My question:  Does asking kids to solve problems help develop the prefrontal cortex or are we unfairly asking them to do something they are neurologically unable to do?
  • When you think, learn, or do anything, the axon grows in diameter and the myelin becomes thicker.  Both of those things make signals travel faster.  (This starts in the second trimester of pregnancy and continues through your late 30s.)  This process shows up in MRI scans as increases in white matter and decreases in grey matter.
  • We also undergo synaptic pruning, a process in which energy and resources are conserved by taking away unassigned connections in the brain to reallocate the energy and resources to the connections that are actually used.  This is why the environment is so critical to brain development.
  • A lot of these studies are done on animals because it requires depriving them of certain factors and studying the effect on the brain.  This would be unethical to do with humans.
  • Using the Matrix Reasoning Task (non-verbal pattern games) shows that daily training for 20 days works better in older adolescents and adults.  This means learning reasoning improves with age.  We should not be accelerating kids in complex math classes.  The 14-15-year-old brain is not ready for it.
  • Since there is no average person, it is important to look at individual differences.  
  • ABCD study (NIH study on adolescent brain cognitive development)

Wrap Up Session – Putting it All Together - John T. Almarode
(I have no idea how these notes turned green, but I can't get them back to black.)

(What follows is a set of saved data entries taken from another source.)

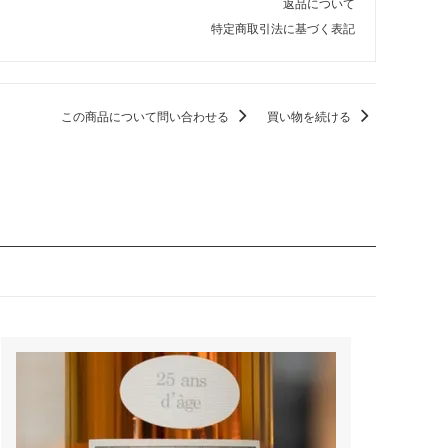
返品について
特定商取引法に基づく表記
この商品について問い合わせる
買い物を続ける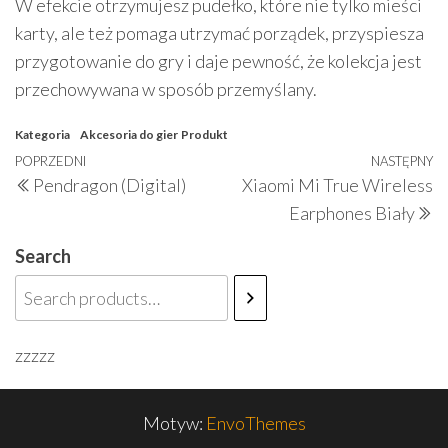
W efekcie otrzymujesz pudełko, które nie tylko mieści
karty, ale też pomaga utrzymać porządek, przyspiesza
przygotowanie do gry i daje pewność, że kolekcja jest
przechowywana w sposób przemyślany.
Kategoria
Akcesoria do gier
Produkt
Nawigacja
Poprzedni
POPRZEDNI
NASTĘPNY
N
Pendragon (Digital)
Xiaomi Mi True Wireless
wpisu
wpis
w
Earphones Biały
Search
zzzzz
Motyw:
EnvoThemes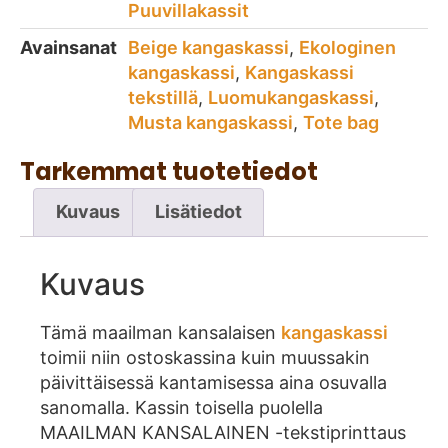
Puuvillakassit
Avainsanat
Beige kangaskassi
,
Ekologinen
kangaskassi
,
Kangaskassi
tekstillä
,
Luomukangaskassi
,
Musta kangaskassi
,
Tote bag
Tarkemmat tuotetiedot
Kuvaus
Lisätiedot
Kuvaus
Tämä maailman kansalaisen
kangaskassi
toimii niin ostoskassina kuin muussakin
päivittäisessä kantamisessa aina osuvalla
sanomalla. Kassin toisella puolella
MAAILMAN KANSALAINEN -tekstiprinttaus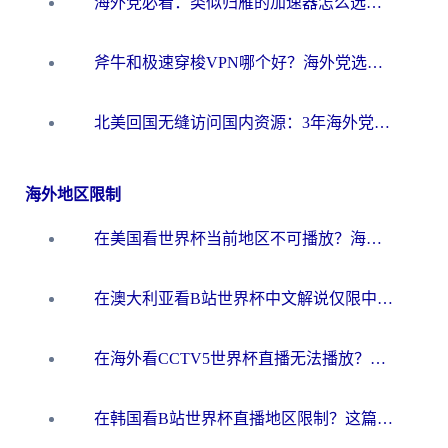
海外党必看：类似归雁的加速器怎么选？一篇搞定无缝访问国内资源
斧牛和极速穿梭VPN哪个好？海外党选回国加速器必看的真实对比与避坑指南
北美回国无缝访问国内资源：3年海外党亲测的加速器选择指南
海外地区限制
在美国看世界杯当前地区不可播放？海外党体育观赛终极指南来了！
在澳大利亚看B站世界杯中文解说仅限中国大陆？这篇指南帮你打破限制看遍赛事
在海外看CCTV5世界杯直播无法播放？这篇指南让你和国内球迷同步呐喊
在韩国看B站世界杯直播地区限制？这篇指南让你告别“当前地区不可播放”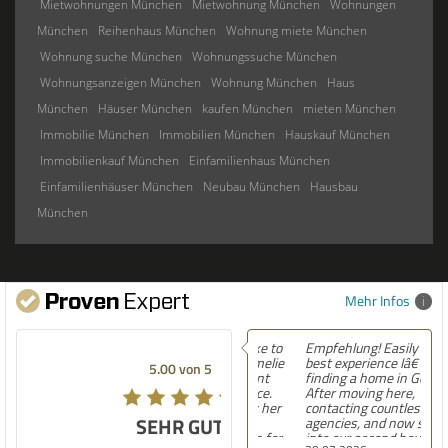
Mietwohnungen München
Mietwohnung München
Wohnungen
München
Reihenhaus München
Wohnung miete München
Wohnung suche München
Wohnungssuche München
Wohnungsanzeigen München
Wohnung München
Haus
München
Häuser München
kaufen München
mieten München
Immobilie München
Immobilien München
Hauskauf München
Immobilienkauf München
Einfamilienhaus München
Einfamilienhäuser München
Neubau München
Hausbau
München
Mehr Infos
Empfehlung! Easily the
best experience Iâ€™ve had
5.00 von 5
finding a home in Germany.
After moving here,
contacting countless
SEHR GUT
agencies, and now settling
into our second house, I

I actually got to talk to him before the session started.  
- We talked about Southern stuff.  
- He high fived me when I said I taught physics.  - He was even patient enough to take a picture with me and Talon.  
- He's the best.  I follow him on Twitter now.

Every technique must be adapted, depending on local context and timing.

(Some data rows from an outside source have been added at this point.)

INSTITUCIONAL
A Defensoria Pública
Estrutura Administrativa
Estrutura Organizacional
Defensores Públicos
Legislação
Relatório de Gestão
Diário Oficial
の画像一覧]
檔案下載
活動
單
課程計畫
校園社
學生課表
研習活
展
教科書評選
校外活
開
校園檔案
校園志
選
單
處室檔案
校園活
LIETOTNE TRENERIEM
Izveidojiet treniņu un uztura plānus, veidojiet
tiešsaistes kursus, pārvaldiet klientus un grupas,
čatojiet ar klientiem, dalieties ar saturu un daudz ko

1. We remember what we encode.
  • Rote encoding (just knowledge)
  • Elaborate encoding (explanations of meaning)
    • Individuals need multiple ways of representing information
    • Encourage students to FIND patterns, not repeat patterns.
    • Emotional engagement (can be achieved with something as little as providing choice)
2. We remember what we retrieve,
  • The place for a worksheet is retrieval practice.
  • Spaced retrieval practice (Use professional judgment to decide when)
  • Right when they are about to forget it is the best time to do retrieval practice.  A forgetting curve becomes a remembering curve if we space out retrieval practice.
  • Make thinking visible:
    • Ask students to observe and describe what they see.  
    • Have them build examples.  
    • Don’t let them just give an answer without a reason. 
    • Have them make connections.  
    • Promote asking questions.
  • Note-taking should short and followed up with a question that requires them to retrieve from their notes.  Turn to a neighbor and make adjustments to your notes based on the answer to your question.
3. Learning takes time.
  • Play $100000 Pyramid - Students have to describe what something is and get someone else to guess.
  • Interleaving (distributed practice) is more effective than blocked practice, but it is also more uncomfortable.  This is a desirable difficulty.  The struggle is real and valuable, and helping them get through it is part of the instruction.  It causes them to discriminate between characteristics, which helps them understand it better and have it stick around a lot longer.
4. Give and receive feedback.
  • None of this works without feedback.
  • If a person slips and falls, you will help them up and then go around wherever they just walked.  You live every day on feedback.
    • Where am I going?  Prompting is feedback for students.  “Remember, today we are doing . . .”
    • How am I going?  Can you give me an example?  Can you show me how you . . .?”
    • Where do I go next?  Give some guidance about what they can do to make it right and then bring it back to you.  Sometimes it means giving them the answer, but usually, it means pointing them in the direction where they can find the answer.